## MATERI YANG DIBERIKAN
________

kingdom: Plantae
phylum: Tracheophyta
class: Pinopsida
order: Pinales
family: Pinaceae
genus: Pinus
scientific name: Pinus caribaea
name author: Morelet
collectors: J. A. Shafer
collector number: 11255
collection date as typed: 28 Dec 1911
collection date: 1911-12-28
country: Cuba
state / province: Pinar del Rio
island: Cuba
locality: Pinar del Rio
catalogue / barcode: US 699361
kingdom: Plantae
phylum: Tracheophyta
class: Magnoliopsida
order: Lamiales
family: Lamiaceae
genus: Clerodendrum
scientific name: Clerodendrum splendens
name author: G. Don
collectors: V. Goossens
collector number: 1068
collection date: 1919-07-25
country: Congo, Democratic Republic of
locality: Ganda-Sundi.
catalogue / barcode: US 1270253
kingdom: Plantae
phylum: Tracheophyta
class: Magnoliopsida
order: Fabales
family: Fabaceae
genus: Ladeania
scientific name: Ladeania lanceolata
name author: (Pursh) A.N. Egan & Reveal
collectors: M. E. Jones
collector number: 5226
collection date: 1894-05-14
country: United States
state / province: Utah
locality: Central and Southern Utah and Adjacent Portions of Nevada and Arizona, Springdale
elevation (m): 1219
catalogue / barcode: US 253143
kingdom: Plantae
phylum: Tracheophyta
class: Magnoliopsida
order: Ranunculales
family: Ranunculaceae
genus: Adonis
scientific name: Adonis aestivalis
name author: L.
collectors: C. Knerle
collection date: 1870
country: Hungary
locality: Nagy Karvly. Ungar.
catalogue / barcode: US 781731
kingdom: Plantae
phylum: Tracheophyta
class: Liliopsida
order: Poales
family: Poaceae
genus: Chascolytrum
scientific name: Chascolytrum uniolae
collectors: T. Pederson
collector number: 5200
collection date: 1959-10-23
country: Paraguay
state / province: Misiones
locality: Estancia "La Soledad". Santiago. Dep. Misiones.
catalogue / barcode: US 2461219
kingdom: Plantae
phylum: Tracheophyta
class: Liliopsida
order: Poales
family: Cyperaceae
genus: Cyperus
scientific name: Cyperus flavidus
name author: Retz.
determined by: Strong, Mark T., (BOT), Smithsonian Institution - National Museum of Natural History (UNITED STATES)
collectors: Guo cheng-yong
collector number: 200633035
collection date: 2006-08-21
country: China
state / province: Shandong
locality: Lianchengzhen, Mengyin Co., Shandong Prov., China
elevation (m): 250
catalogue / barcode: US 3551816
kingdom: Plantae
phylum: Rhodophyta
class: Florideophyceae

________

## KETENTUAN TUGAS
Laporkan setiap baris materi di atas yang memuat string "collectors". Perbedaan huruf besar dan huruf kecil diperhitungkan.

## HASIL TUGAS
collectors: J. A. Shafer
collectors: V. Goossens
collectors: M. E. Jones
collectors: C. Knerle
collectors: T. Pederson
collectors: Guo cheng-yong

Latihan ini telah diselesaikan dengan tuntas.